**Items from a data source:**
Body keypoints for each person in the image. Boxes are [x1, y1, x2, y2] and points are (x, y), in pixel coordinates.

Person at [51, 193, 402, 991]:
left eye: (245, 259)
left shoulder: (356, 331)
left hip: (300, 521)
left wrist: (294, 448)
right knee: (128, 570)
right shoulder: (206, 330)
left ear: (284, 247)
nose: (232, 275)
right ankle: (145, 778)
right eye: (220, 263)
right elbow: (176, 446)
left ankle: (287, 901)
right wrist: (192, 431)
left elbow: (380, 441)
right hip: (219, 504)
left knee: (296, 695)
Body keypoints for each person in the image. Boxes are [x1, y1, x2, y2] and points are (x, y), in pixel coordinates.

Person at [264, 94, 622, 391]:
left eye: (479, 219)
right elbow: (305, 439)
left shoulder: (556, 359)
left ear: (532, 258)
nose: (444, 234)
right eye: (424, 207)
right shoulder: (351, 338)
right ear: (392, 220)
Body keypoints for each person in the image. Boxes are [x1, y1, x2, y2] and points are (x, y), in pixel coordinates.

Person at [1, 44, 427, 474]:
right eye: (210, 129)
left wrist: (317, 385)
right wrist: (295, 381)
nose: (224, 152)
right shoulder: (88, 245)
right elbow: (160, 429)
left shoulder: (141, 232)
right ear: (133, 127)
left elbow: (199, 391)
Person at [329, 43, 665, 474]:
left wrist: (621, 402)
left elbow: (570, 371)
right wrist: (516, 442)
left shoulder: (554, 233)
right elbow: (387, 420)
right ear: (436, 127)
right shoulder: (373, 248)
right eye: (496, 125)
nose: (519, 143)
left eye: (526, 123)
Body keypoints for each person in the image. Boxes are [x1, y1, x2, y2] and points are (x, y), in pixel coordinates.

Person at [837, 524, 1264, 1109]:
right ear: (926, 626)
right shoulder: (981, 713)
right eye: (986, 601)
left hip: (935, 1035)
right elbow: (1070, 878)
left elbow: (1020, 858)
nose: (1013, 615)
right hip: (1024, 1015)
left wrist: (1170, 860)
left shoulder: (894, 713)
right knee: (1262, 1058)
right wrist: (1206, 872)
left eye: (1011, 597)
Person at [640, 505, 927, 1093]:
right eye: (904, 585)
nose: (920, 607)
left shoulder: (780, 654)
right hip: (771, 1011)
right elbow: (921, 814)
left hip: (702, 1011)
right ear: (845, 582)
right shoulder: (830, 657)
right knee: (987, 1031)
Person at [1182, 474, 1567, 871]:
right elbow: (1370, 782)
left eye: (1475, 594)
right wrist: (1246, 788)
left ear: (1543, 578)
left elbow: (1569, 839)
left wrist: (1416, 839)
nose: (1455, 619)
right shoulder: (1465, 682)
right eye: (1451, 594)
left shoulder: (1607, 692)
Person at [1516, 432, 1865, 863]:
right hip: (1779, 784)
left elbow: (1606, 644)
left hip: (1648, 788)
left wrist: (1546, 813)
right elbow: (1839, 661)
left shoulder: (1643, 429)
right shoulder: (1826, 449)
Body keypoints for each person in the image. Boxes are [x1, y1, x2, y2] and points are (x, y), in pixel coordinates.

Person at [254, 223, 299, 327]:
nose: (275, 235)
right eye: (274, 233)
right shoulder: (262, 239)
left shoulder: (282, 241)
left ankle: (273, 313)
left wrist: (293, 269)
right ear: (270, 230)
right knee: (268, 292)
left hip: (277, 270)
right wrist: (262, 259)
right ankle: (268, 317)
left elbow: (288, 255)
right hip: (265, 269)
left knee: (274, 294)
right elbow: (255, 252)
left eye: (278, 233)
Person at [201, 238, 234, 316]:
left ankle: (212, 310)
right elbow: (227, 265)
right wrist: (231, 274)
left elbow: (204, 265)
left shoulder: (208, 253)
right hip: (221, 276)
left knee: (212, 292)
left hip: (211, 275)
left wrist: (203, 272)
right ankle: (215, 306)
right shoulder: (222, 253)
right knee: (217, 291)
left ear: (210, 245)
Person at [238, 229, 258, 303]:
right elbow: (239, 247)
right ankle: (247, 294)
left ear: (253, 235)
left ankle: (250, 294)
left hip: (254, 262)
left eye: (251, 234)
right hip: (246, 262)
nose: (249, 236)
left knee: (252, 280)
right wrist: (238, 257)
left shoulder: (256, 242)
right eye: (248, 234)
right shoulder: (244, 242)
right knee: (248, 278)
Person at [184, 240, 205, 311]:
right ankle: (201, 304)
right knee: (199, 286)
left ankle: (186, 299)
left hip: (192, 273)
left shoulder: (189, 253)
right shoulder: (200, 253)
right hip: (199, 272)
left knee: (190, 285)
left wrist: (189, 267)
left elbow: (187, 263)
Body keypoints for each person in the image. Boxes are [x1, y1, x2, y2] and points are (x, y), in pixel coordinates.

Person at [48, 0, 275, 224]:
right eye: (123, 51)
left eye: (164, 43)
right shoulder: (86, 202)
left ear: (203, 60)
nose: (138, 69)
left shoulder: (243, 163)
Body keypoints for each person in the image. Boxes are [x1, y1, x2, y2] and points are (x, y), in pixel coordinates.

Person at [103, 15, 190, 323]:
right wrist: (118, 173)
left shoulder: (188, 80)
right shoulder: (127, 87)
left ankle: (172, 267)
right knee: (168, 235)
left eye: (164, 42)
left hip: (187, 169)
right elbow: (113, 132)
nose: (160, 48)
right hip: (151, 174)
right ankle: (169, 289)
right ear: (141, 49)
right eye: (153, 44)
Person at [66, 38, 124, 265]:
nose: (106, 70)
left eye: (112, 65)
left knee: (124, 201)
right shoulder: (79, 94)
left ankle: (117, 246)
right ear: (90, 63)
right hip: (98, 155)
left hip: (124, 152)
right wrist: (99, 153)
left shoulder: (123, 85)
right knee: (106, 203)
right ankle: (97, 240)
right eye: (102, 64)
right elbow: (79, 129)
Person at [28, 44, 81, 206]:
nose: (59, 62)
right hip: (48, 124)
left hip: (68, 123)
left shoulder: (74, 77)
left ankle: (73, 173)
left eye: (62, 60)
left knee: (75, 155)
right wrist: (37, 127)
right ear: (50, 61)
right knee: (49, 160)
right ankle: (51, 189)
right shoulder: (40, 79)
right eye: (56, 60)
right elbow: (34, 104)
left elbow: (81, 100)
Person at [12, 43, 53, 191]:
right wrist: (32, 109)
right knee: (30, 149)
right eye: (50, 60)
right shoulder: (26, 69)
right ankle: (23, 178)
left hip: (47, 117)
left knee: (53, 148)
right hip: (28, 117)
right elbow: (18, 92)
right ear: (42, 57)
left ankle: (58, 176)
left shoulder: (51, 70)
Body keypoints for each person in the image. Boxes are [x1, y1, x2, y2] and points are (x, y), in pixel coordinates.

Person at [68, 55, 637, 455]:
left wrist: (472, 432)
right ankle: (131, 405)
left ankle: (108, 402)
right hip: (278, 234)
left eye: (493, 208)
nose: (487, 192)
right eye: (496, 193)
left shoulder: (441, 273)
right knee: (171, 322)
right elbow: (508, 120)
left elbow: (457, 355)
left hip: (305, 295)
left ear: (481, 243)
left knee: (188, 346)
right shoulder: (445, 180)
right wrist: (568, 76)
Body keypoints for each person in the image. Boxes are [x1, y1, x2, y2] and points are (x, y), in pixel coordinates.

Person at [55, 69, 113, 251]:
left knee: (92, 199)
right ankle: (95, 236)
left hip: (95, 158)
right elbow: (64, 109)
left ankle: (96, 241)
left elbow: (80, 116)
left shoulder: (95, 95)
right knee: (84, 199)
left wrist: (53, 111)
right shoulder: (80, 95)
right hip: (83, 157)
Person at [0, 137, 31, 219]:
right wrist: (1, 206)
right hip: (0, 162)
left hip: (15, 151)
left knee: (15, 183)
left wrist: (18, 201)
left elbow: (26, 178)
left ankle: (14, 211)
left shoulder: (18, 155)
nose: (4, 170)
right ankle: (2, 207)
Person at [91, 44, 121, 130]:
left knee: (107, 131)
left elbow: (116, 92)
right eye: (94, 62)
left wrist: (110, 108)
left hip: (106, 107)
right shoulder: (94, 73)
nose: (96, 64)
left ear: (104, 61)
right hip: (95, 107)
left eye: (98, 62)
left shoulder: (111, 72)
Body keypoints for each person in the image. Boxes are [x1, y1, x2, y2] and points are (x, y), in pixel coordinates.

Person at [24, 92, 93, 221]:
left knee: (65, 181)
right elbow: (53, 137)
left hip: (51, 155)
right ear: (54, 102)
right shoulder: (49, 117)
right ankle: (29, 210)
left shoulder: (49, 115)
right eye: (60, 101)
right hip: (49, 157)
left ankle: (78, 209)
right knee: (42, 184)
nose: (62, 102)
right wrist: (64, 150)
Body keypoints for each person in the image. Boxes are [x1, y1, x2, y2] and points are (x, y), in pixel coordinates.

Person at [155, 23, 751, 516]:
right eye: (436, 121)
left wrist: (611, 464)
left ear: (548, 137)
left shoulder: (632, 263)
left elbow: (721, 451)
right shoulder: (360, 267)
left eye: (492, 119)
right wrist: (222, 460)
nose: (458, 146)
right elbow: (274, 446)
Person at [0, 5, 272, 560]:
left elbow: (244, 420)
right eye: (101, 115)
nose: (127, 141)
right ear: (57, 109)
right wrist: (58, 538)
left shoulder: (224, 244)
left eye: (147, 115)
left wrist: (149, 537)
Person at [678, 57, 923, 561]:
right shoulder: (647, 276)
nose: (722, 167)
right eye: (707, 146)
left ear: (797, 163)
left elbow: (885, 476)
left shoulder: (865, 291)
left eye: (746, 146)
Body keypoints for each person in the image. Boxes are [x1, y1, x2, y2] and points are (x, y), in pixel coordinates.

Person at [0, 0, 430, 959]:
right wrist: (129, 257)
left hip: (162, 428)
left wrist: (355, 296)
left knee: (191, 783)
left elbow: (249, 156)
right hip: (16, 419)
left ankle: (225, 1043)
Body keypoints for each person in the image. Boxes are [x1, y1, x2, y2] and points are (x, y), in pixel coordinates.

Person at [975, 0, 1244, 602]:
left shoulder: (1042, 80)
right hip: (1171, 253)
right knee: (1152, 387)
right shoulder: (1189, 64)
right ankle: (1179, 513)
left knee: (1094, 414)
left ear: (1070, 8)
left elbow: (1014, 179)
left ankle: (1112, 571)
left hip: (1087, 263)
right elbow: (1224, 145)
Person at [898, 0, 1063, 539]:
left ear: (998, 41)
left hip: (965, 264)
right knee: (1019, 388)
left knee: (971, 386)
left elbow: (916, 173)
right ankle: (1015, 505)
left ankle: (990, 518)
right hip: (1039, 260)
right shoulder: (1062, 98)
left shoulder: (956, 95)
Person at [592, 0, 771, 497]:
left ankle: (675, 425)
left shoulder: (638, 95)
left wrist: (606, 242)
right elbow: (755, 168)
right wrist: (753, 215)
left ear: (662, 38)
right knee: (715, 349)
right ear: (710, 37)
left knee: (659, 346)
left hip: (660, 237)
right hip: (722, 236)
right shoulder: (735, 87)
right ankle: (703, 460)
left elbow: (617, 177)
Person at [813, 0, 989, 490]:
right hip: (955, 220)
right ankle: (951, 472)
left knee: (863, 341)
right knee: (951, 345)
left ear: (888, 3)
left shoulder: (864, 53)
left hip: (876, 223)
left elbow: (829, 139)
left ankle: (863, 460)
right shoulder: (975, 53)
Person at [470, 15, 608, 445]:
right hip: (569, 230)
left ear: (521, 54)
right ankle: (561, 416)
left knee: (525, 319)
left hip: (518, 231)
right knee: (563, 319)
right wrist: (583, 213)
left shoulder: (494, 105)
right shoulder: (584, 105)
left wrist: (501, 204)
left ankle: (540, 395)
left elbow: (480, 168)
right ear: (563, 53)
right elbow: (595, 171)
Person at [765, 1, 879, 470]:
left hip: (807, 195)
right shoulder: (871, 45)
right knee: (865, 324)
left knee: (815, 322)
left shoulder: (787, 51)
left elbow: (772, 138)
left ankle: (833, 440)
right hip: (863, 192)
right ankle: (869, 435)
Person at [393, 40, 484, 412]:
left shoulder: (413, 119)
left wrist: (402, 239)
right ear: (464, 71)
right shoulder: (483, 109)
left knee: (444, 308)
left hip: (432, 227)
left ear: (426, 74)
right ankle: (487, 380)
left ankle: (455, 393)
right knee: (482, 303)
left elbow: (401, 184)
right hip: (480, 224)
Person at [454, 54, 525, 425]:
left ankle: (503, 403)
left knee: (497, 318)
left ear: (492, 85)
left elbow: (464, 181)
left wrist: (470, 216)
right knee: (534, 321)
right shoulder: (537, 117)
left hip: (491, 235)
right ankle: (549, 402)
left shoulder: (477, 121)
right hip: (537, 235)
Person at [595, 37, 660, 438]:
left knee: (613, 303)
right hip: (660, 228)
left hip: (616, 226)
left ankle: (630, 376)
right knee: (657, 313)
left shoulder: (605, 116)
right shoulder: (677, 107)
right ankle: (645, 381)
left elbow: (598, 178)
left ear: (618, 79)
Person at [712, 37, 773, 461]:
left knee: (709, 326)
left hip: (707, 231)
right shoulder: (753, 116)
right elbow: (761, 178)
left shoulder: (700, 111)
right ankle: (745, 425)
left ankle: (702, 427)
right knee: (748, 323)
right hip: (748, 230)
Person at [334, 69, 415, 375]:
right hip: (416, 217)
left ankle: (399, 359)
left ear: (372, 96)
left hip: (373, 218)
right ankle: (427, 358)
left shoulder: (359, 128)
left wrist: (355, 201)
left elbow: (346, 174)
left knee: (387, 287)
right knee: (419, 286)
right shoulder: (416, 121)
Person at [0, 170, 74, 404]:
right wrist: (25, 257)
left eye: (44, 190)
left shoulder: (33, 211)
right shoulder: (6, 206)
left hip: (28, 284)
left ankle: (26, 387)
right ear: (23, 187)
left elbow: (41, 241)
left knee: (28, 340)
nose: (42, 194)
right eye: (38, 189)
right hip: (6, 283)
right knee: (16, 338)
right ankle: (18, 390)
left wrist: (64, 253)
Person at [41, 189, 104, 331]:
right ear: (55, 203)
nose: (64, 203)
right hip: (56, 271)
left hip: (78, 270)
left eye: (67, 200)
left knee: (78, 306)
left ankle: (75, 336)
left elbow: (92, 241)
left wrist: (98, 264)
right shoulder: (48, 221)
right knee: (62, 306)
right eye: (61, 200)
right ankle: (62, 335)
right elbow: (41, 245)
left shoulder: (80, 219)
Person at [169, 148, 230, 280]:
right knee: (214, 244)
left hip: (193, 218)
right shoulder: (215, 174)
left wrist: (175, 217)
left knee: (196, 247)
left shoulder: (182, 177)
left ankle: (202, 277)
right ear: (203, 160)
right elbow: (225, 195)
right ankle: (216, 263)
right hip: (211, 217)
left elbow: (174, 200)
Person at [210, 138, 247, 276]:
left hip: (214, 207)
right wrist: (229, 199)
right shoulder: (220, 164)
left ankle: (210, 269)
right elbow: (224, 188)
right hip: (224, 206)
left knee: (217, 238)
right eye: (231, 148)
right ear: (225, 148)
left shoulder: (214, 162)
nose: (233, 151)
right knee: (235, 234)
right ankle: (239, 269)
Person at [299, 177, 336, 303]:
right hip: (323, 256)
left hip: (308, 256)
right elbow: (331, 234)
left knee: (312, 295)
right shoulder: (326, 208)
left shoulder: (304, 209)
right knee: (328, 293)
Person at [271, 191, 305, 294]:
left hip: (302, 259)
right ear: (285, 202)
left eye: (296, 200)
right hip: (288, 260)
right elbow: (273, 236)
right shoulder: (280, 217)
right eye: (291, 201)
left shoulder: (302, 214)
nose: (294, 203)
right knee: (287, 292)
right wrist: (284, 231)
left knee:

**To do:** Starting at the first line of the records above, please copy each line exactly until you reach the line containing "right shoulder: (206, 330)". Include that line and stop there.

**Exercise result:**
Body keypoints for each person in the image. Boxes are [x1, y1, x2, y2] and points are (x, y), in pixel coordinates.

Person at [51, 193, 402, 991]:
left eye: (245, 259)
left shoulder: (356, 331)
left hip: (300, 521)
left wrist: (294, 448)
right knee: (128, 570)
right shoulder: (206, 330)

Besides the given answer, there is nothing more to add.